• Texto fuente:
Bourdieu presenta su visión alternativa, que busca configurar este campo
como una red de fuerzas y de contiendas en la cual cada individuo (no
sólo los autores de distintos niveles, sino también los lectores o
espectadores, los directores, los agentes, los empresarios, los editores,
los críticos universitarios o de periódicos, etc.) cumple una función
determinada por el repertorio de posibilidades de una economía simbólica.
La estructura del campo se funda en dos oposiciones básicas: la primera,
la oposición entre un espacio de producción masiva y un espacio de
producción restringida, y la segunda, la oposición, ya en el espacio de la
producción restringida, entre las figuras consagradas y los neófitos, es decir,
entre la ortodoxia y la herejía.

• Instrucción 1:
Indica si cada afirmación coincide con el texto sobre la visión de Bourdieu del campo. Responde sí o no y cita literalmente las palabras del texto que lo deciden. (a) La estructura del campo se funda en tres oposiciones básicas. (b) Entre quienes cumplen una función en el campo figuran los editores. (c) La segunda oposición se da dentro del espacio de producción masiva.
• Instrucción 2:
Reproduce sin cambios el tramo del texto sobre la visión de Bourdieu del campo que va desde "La estructura del" hasta "y la herejía.".

• Extractos del listado:
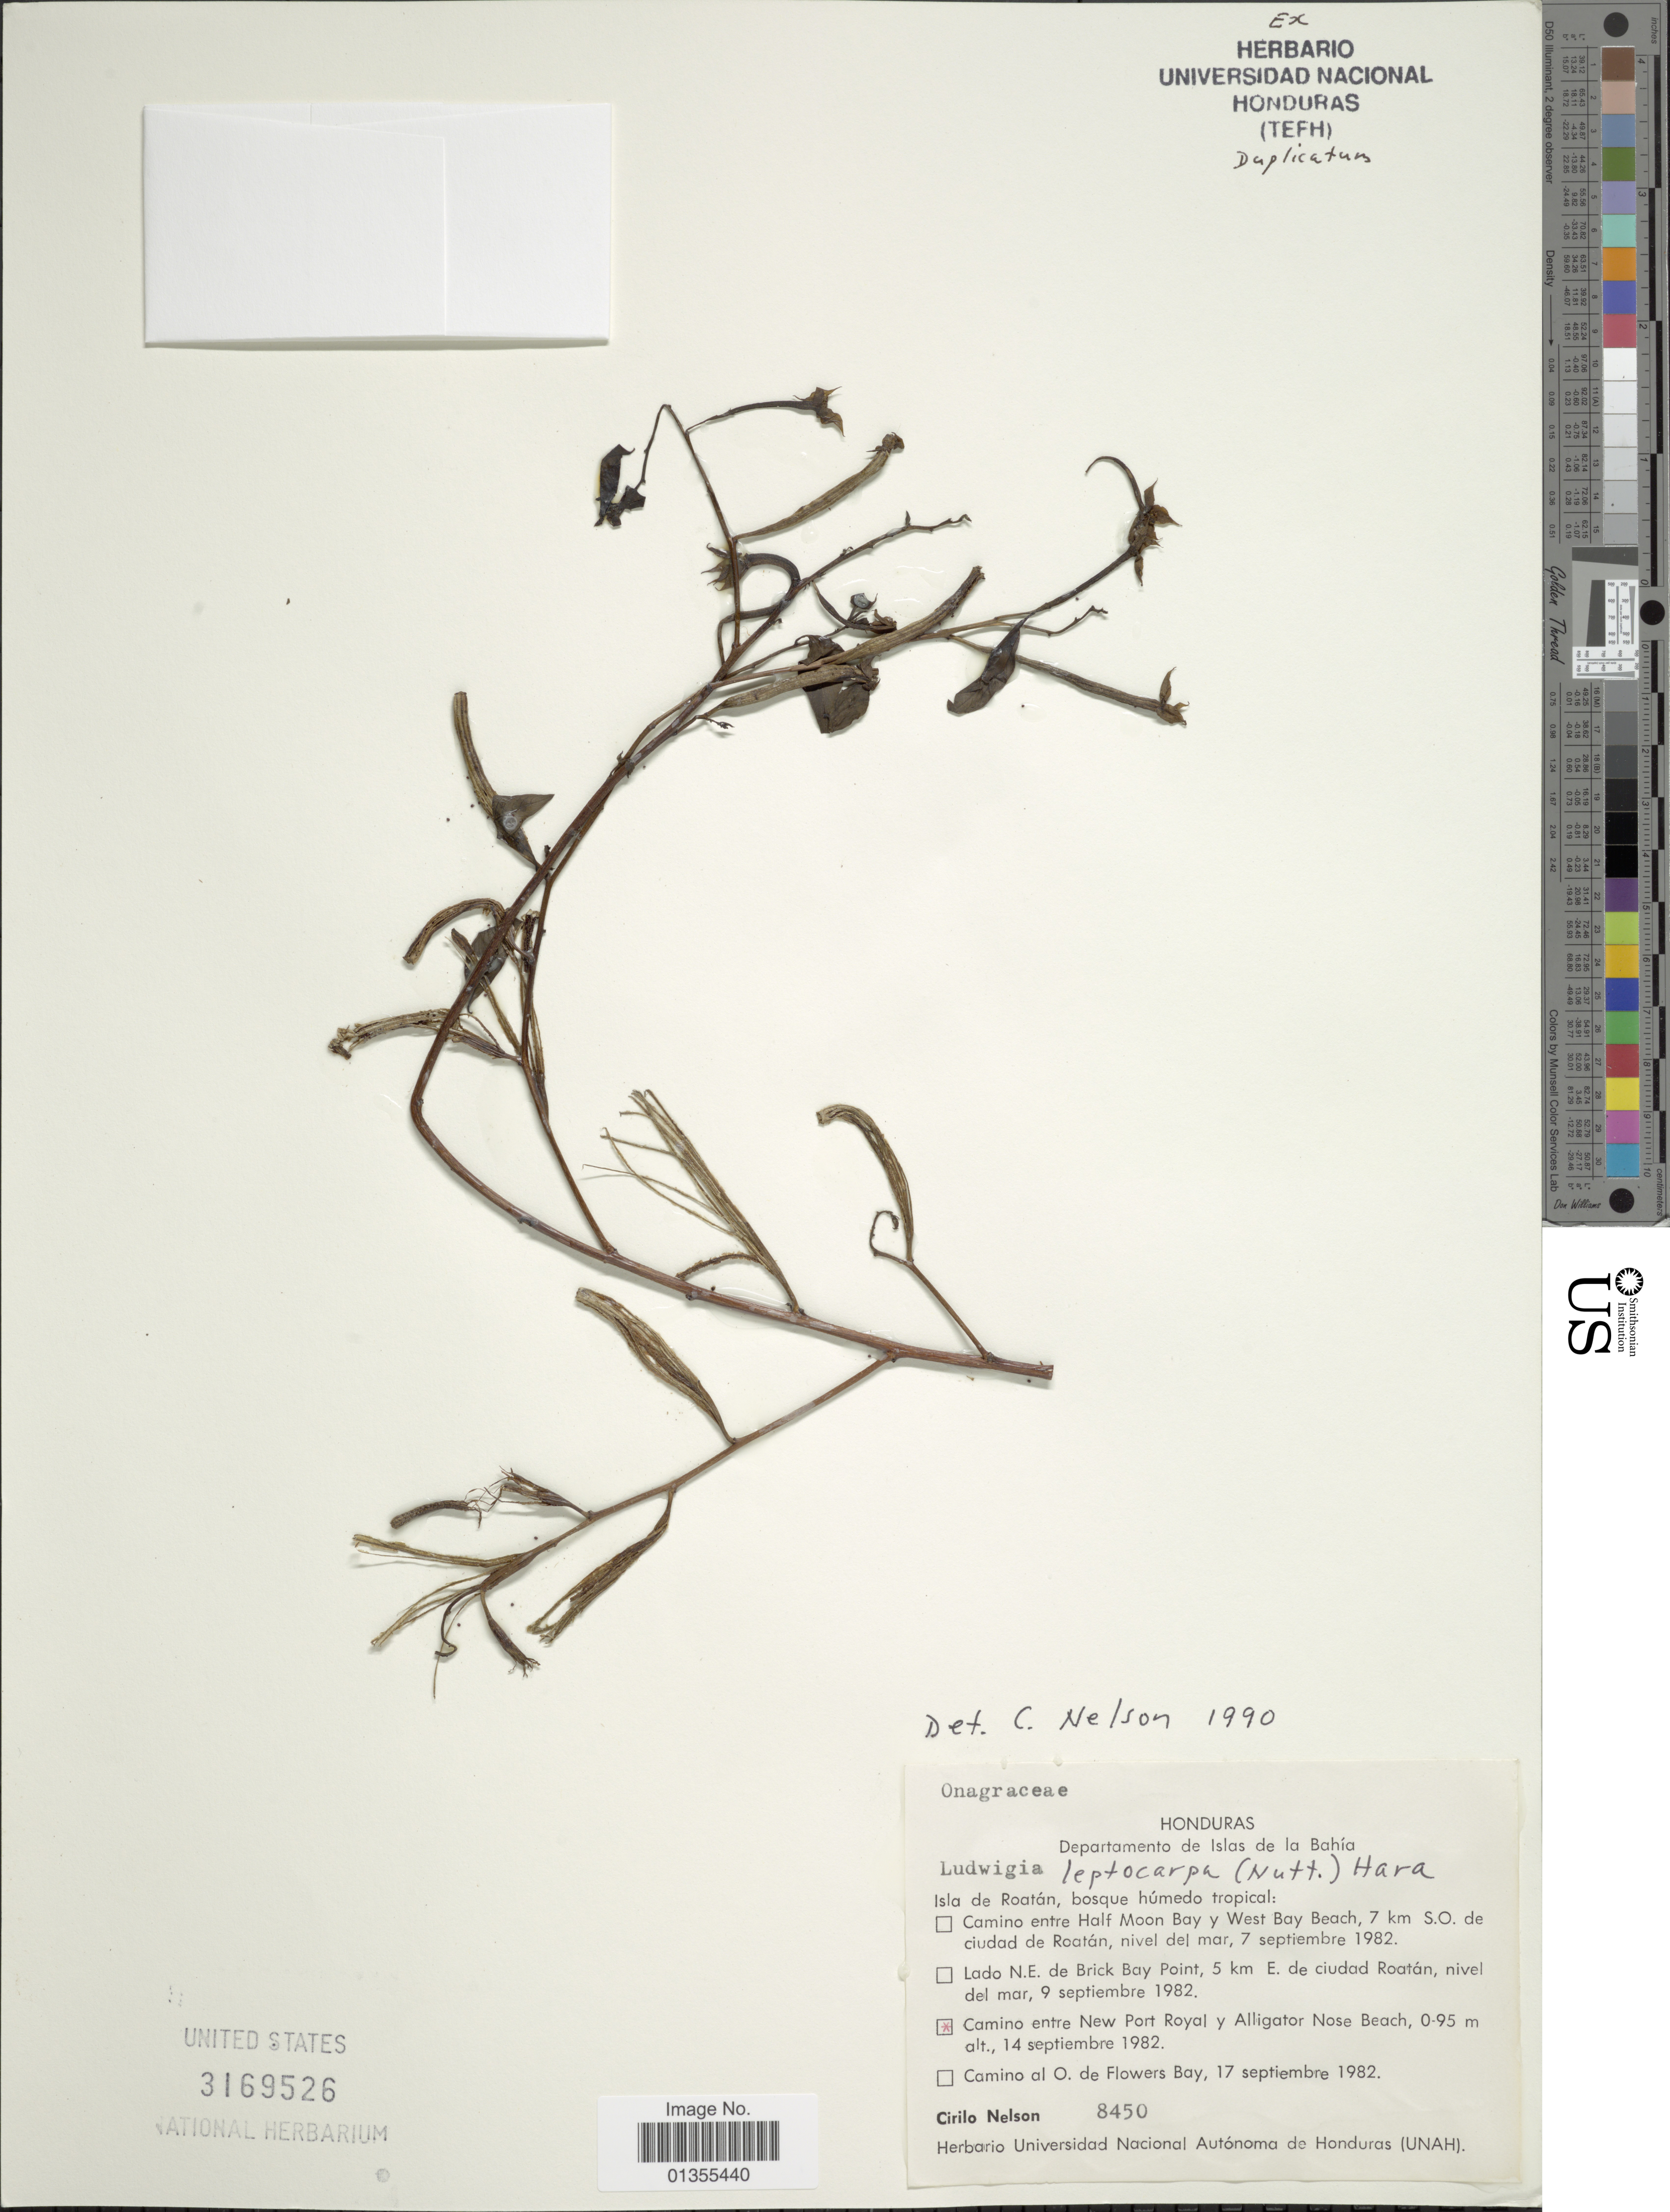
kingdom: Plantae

==

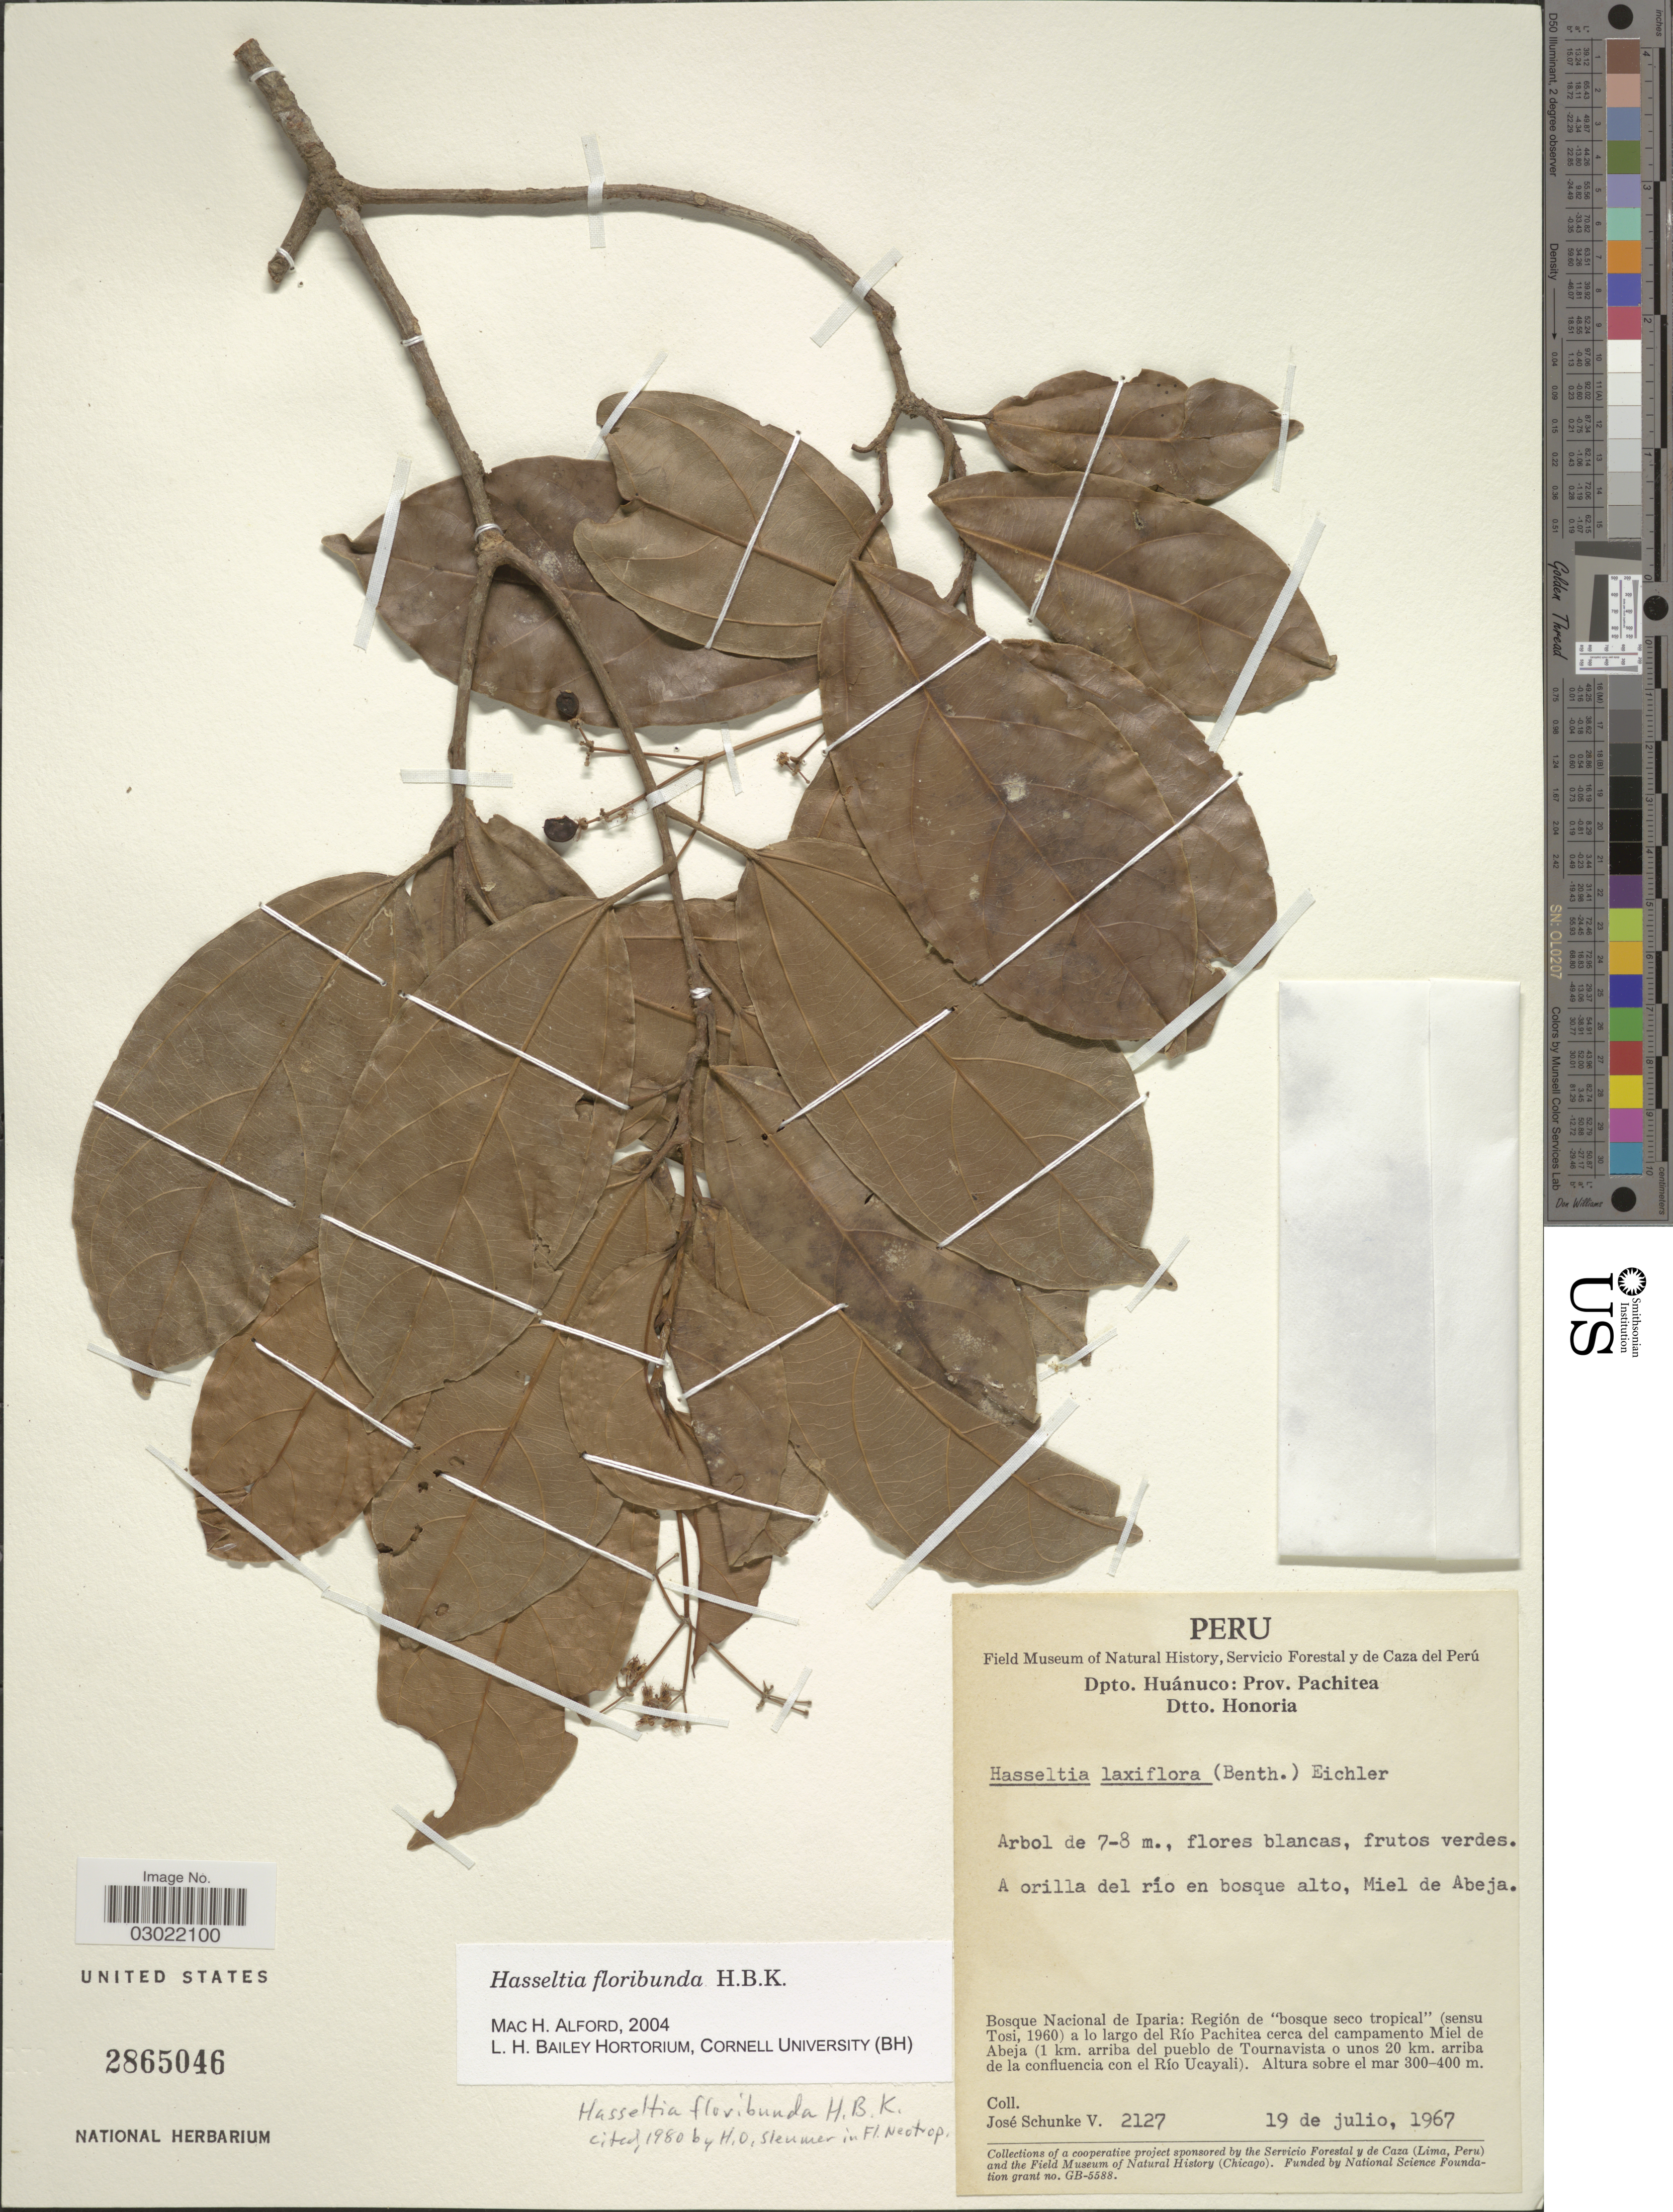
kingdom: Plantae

• Respuesta final 1:
(a) No: "La estructura del campo se funda en dos oposiciones básicas".
(b) Sí: "los agentes, los empresarios, los editores".
(c) No: "ya en el espacio de la producción restringida".

• Respuesta final 2:
La estructura del campo se funda en dos oposiciones básicas: la primera,
la oposición entre un espacio de producción masiva y un espacio de
producción restringida, y la segunda, la oposición, ya en el espacio de la
producción restringida, entre las figuras consagradas y los neófitos, es decir,
entre la ortodoxia y la herejía.